What is Model Routing?

Definition

Model routing is an infrastructure pattern where a lightweight proxy layer examines incoming inference requests and directs each one to the optimal model, adapter, or endpoint based on configurable rules or learned classifiers. Rather than sending every request to the same model regardless of complexity, a router can dispatch simple queries to a fast, inexpensive small model and reserve expensive large models for requests that genuinely require their capabilities. The router acts as an intelligent traffic controller sitting between your application and your model fleet.

In multi-tenant and multi-adapter deployments, model routing extends beyond model selection to adapter selection — routing requests to the correct LoRA adapter based on tenant ID, task type, or application context. This makes the router the central orchestration point for AI infrastructure: it handles tenant isolation, load balancing, A/B testing between model versions, canary deployments of new adapters, and graceful fallback when a primary model is unavailable. A well-designed routing layer transforms a collection of independent model endpoints into a unified, manageable AI serving platform.

Why It Matters

Cost optimization is the most immediate benefit of model routing. Studies consistently show that 60-80% of production inference requests are simple enough for a small model (3B-7B parameters) to handle correctly, while only 20-40% require a larger model (13B-70B+). Without routing, organizations either overpay by sending everything to the large model or sacrifice quality by using only the small model. A router that correctly classifies request complexity and dispatches accordingly can reduce average inference costs by 40-70% with negligible impact on output quality.

Beyond cost, model routing enables operational patterns that are impossible with single-model deployments. A/B testing lets you compare a new fine-tuned adapter against the current production version by splitting traffic 90/10 and measuring quality metrics. Canary deployments let you roll out a new model version to 5% of traffic, monitor for regressions, and automatically roll back if error rates spike. Graceful fallback routes requests to a secondary model when the primary is overloaded or down, maintaining availability during infrastructure issues.
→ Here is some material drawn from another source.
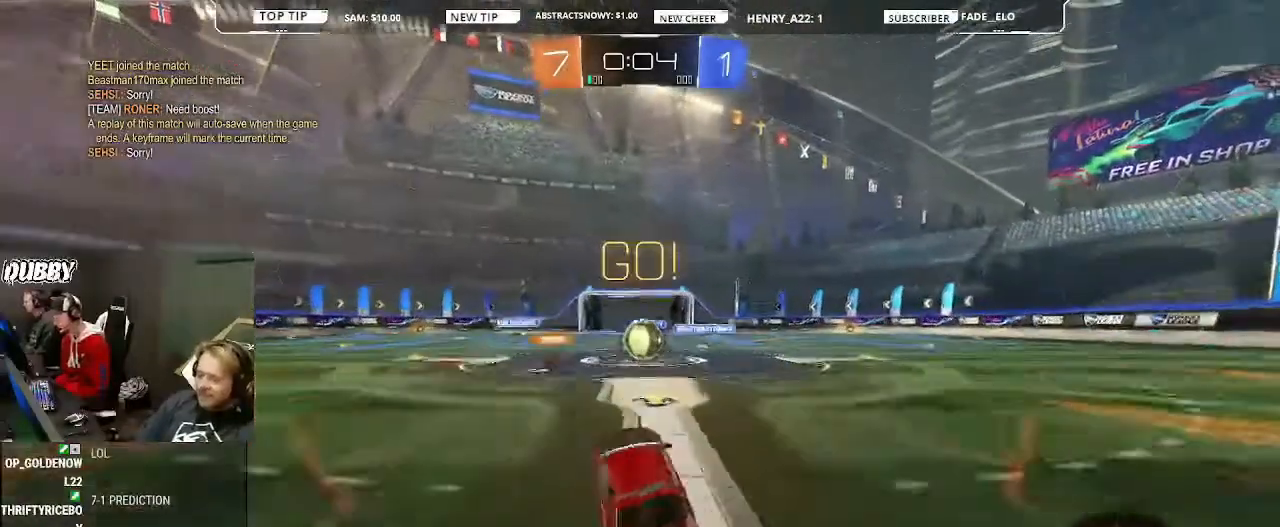
{"buttons": ["R2"], "left_stick": "right", "right_stick": "center", "events": [[100, "left_stick", "right"], [200, "left_stick", "center"], [400, "left_stick", "right"]]}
For AI agencies serving multiple clients, routing by tenant ID is the mechanism that makes multi-tenant inference work — each client's requests are transparently directed to their specific adapter without any client-side configuration.

How It Works

Model routing implementations fall into three categories: rule-based, classification-based, and hybrid. Rule-based routing uses static configuration — for example, all requests with a tenant ID header get routed to that tenant's adapter, all requests to the /summarize endpoint go to the summarization model, and all requests exceeding 2,000 input tokens go to the large model. Rule-based routing is simple, predictable, and easy to debug, making it the right starting point for most deployments.

Classification-based routing uses a small, fast classifier model (or even a regex/heuristic pipeline) to analyze each request and predict which model will handle it best. The classifier might evaluate input complexity, detect the language, identify the task type, or estimate the required reasoning depth. This approach adapts to request patterns automatically but adds inference latency for the classification step (typically 5-20ms). Hybrid approaches combine both: rules handle the clear-cut cases (tenant routing, endpoint-based selection) while a classifier handles the ambiguous ones (complexity-based model selection). The router itself is typically implemented as a reverse proxy or API gateway — lightweight enough to add minimal latency while providing a single entry point for all downstream models and adapters.

Example Use Case

A SaaS platform offers AI-powered document processing with two core features: simple document classification and complex document summarization with entity extraction. They deploy a Phi-3 3.8B model for classification tasks and a Llama 3 13B model for summarization. Their model router examines each incoming request: if the API path is /classify or the input is under 500 tokens, it routes to the 3B model; if the path is /summarize or the input exceeds 2,000 tokens, it routes to the 13B model. For ambiguous cases (medium-length inputs to the general /process endpoint), a lightweight heuristic estimates task complexity. The result: 65% of requests hit the 3B model at $0.0001 per request, and 35% hit the 13B model at $0.0008 per request. The blended average cost is $0.00035 per request — 60% cheaper than routing everything to the 13B model, with less than 1% quality degradation on classification tasks as measured by their evaluation suite.

Key Takeaways

• Model routing directs inference requests to the optimal model or adapter based on request properties, enabling cost-efficient multi-model deployments.
• Routing 60-80% of simple requests to smaller models can reduce average inference costs by 40-70% with minimal quality impact.
• Tenant-based routing is the mechanism that enables multi-tenant inference — mapping each client's requests to their specific LoRA adapter.
• A/B testing, canary deployments, and graceful fallback are routing patterns that bring production engineering best practices to AI serving.
• Start with rule-based routing for predictability, then layer in classification-based routing for ambiguous cases as your deployment matures.